Parsing Akamai logs

Fabs · September 12, 2018, 11:41am

Hi all,
good morning

I'm new about the ELK world. I have a problem on parsing Akamai logs.

I report you a log as example:

< 2018-08-01 15:12:33 126.237.114.223 GET [request] 200 1270 0 "[url]" "Mozilla/5.0 (iPhone; CPU iPhone OS 10_1_1 like Mac OS X) AppleWebKit/602.2.14 (KHTML, like Gecko) Mobile/14B100 Safari Line/8.11.0" "-" />

in particular I can't parse the "date" information.
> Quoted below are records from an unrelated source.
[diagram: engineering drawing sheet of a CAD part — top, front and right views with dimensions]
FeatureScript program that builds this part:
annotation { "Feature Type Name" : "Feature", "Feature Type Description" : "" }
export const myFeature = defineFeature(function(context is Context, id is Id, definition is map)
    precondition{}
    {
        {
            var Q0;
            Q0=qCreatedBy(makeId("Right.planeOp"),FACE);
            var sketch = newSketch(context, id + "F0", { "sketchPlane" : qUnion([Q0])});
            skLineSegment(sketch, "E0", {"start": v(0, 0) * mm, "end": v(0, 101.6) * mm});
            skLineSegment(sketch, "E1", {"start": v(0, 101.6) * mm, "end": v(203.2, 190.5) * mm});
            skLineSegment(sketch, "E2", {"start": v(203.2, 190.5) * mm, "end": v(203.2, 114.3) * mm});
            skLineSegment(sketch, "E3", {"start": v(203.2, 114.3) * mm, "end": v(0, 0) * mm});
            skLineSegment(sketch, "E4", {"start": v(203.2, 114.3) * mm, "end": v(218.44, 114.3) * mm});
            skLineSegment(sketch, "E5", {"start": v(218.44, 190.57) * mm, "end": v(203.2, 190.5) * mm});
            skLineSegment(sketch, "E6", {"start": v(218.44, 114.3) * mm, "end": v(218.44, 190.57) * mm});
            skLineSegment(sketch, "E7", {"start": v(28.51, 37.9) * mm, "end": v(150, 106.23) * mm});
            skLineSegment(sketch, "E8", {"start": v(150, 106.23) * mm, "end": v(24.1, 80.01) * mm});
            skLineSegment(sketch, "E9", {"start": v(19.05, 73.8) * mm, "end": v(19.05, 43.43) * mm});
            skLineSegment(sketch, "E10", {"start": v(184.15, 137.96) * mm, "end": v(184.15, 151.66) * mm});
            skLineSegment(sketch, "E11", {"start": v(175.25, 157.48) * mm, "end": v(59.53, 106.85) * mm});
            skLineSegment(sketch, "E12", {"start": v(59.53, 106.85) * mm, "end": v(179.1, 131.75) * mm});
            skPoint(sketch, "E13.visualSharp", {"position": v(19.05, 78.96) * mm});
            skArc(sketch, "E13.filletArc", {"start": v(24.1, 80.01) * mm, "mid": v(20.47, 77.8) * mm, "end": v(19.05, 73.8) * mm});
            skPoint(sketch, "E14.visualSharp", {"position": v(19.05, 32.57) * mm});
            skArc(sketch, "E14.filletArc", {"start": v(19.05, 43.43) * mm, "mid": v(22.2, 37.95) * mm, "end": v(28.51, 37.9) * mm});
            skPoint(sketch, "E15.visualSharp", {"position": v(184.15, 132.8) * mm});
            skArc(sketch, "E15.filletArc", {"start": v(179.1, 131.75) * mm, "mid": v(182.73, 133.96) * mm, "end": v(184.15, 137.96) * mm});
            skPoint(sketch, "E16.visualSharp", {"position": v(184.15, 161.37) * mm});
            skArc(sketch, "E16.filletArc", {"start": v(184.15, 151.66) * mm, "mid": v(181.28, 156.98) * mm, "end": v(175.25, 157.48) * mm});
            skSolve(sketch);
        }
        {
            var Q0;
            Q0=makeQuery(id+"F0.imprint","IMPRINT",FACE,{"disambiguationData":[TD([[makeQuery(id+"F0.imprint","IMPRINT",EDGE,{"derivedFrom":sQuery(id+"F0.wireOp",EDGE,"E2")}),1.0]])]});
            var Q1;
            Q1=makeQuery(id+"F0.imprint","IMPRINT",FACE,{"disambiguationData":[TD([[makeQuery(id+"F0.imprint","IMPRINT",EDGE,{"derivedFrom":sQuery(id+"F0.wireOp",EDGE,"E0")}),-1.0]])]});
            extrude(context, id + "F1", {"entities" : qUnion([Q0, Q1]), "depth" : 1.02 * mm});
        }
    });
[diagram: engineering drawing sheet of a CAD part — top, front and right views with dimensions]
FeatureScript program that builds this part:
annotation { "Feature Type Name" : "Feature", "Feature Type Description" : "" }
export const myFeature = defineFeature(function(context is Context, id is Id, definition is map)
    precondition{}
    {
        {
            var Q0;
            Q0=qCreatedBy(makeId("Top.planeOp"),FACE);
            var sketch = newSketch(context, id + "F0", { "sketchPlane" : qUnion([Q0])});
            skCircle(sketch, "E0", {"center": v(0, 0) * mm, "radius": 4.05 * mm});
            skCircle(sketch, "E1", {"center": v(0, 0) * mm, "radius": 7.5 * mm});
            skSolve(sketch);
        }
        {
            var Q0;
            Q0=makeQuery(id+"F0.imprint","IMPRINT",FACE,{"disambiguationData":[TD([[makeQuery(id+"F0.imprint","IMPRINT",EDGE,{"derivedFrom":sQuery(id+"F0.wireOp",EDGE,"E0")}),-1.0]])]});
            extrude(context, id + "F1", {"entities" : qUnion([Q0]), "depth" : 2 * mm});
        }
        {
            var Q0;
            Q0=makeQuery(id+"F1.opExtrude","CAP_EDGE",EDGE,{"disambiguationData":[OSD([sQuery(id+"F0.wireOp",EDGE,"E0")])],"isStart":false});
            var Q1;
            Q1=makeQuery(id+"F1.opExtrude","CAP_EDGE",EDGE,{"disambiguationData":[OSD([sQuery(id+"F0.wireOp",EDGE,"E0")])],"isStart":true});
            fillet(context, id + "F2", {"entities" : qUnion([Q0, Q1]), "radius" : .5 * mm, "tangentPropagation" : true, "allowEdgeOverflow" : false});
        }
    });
I've tried with several patterns but I can't extract the year with four digits but just two:

18-08-01 instead of 2018-08-01

I hope I was clear

Thank you so much

Regards

magnusbaeck · September 12, 2018, 5:01pm

What does your grok filter look like?

Fabs · September 13, 2018, 8:07am

Hi Magnus,

that's my grok filter:

grok {
match => { "message" => [ "%{DATE:date}\t%{TIME:time}\t%{IPV4:IP}\t%{WORD:method}\t%{URIPATHPARAM:url_path}\t%{NUMBER:server_response}\t%{NUMBER:bytes}\t%{NUMBER:boh}\t"%{URI:referrer}"\t"%{NOTSPACE:useragent}\s%{GREEDYDATA:useragentinfo}"\t"%{GREEDYDATA:boh2}"" ] }
}

magnusbaeck · September 13, 2018, 9:34am

If you look at the definition of DATE,

github.com

logstash-plugins/logstash-patterns-core/blob/v4.1.2/patterns/grok-patterns#L67-L72


DATE_US %{MONTHNUM}[/-]%{MONTHDAY}[/-]%{YEAR}
DATE_EU %{MONTHDAY}[./-]%{MONTHNUM}[./-]%{YEAR}
ISO8601_TIMEZONE (?:Z|[+-]%{HOUR}(?::?%{MINUTE}))
ISO8601_SECOND (?:%{SECOND}|60)
TIMESTAMP_ISO8601 %{YEAR}-%{MONTHNUM}-%{MONTHDAY}[T ]%{HOUR}:?%{MINUTE}(?::?%{SECOND})?%{ISO8601_TIMEZONE}?
DATE %{DATE_US}|%{DATE_EU}

you'll see that it's not appropriate for yyyy-mm-dd dates. You can replace %{DATE:date} with (?<date>%{YEAR}-%{MONTHNUM}-%{MONTHDAY}).

system · October 11, 2018, 9:34am

This topic was automatically closed 28 days after the last reply. New replies are no longer allowed.